Thirdly, leveraging EFSF to some €1 trillion via creation of an SPIV (Special Purpose Investment Vehicle) will create a nightmarishly complex sovereign debt structure.

Under leverage EFSF option, a country borrowing from the fund €1 billion will receive only a small fraction of the money directly from the fund itself, with the balance being borrowed from international lenders that may include IMF. In order to secure such lending, the EFSF will require seniority for international lenders over and above any other sovereign debt issued by the borrowing state. This will de facto prevent the EFSF borrower from raising new funding in the capital markets in the future.

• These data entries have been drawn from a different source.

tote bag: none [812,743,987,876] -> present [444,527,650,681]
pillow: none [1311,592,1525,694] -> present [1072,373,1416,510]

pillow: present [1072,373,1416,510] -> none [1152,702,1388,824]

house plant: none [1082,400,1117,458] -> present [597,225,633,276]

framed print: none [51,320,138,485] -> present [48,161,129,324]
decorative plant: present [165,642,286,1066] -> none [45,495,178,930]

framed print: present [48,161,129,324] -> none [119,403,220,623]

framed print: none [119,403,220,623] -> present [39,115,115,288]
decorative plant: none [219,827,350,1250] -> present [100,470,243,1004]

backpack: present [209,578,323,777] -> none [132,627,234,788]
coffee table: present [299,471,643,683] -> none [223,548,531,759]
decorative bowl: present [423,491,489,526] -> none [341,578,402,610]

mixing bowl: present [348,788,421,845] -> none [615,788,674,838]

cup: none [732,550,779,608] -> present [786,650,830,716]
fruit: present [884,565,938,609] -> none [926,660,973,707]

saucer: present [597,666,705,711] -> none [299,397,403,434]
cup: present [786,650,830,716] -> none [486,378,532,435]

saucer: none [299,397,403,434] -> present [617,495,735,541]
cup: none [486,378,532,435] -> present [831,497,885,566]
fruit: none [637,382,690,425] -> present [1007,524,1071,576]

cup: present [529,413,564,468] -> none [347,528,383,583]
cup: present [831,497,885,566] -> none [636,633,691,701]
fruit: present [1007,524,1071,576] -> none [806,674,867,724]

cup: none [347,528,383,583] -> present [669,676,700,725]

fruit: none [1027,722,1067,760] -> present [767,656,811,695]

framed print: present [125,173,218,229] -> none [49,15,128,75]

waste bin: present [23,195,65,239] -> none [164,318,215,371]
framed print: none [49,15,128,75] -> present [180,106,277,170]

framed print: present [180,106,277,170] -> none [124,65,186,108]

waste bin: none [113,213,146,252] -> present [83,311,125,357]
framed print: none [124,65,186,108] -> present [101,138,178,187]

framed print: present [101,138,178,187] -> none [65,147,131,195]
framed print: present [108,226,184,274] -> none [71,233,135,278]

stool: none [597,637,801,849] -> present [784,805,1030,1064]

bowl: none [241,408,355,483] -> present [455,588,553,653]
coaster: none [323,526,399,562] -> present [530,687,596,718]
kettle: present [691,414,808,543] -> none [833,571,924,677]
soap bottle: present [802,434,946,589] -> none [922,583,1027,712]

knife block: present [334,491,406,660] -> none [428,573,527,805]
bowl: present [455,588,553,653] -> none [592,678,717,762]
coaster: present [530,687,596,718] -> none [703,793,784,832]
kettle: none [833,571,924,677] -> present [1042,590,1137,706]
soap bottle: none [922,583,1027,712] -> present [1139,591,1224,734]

In all of this, Ireland is but a small- albeit a high risk – player with the power to influence some of the EU decisions, especially those that matter most. Alongside the EFSF reforms and banks recapitalizations, the EU will require stronger fiscal and sovereign debt oversight measures, and ultimately closer integration.

The Irish Government should make it clear from the earliest date possible that Ireland’s participation in this process is conditional on three measures. First, Irish banks debts to the euro system should be written down to the tune of €60-70 billion, allowing for clawing back some of the funds injected into banks as capital and providing a stronger cushion for a households’ debt writeoff. Second, we should demand that the debt-for-equity swaps explicitly encouraged as the means for recapitalization of the euro area banks in Wednesday agreement be applied to Irish banks. These swaps can be used to further reduce previously committed funds and reverse some of the debt accumulated by the Exchequer (on and off its balancesheet). Third, Irish Government should make it unequivocally clear that we will veto any tax harmonization in the future.

On the net, European solutions unveiled this Wednesday are simply not going to work. In Q1 2012 the latest recapitalization of Euro area banks and Greece will run out of steam. Next time around, this will happen in the environment of slower growth and possibly a full-blown recession with Spain, Italy and Portugal all running into deeper fiscal troubles. The real price of Europe’s serial failures to deal with the crisis will be the real economy of the euro zone.


Box-out:

This week’s CSO-compiled Residential Property Price Index (RPPI) had posted another 1.49 percent monthly fall in house prices nationwide. Exactly four years ago, at the peak of residential property valuations, RPPI stood at 130.5. At the end of September this year, the index was just 72.8 or 44 percent below the peak. The misery of falling prices is now impacting not only hundreds of thousands of negative equity mortgage holders, but even the all-mighty Nama. Nama referenced its original valuations of the assets it took over from the banks to November 30, 2009. Since then, residential prices in the nation have fallen 29.5% and apartments prices (the category of property more frequently related to Nama loans) have fallen 33.9%. All in, Nama will now require a 35% uplift on its assets (55% for apartments) to break even, not including the organization’s gargantuan costs of managing its assets.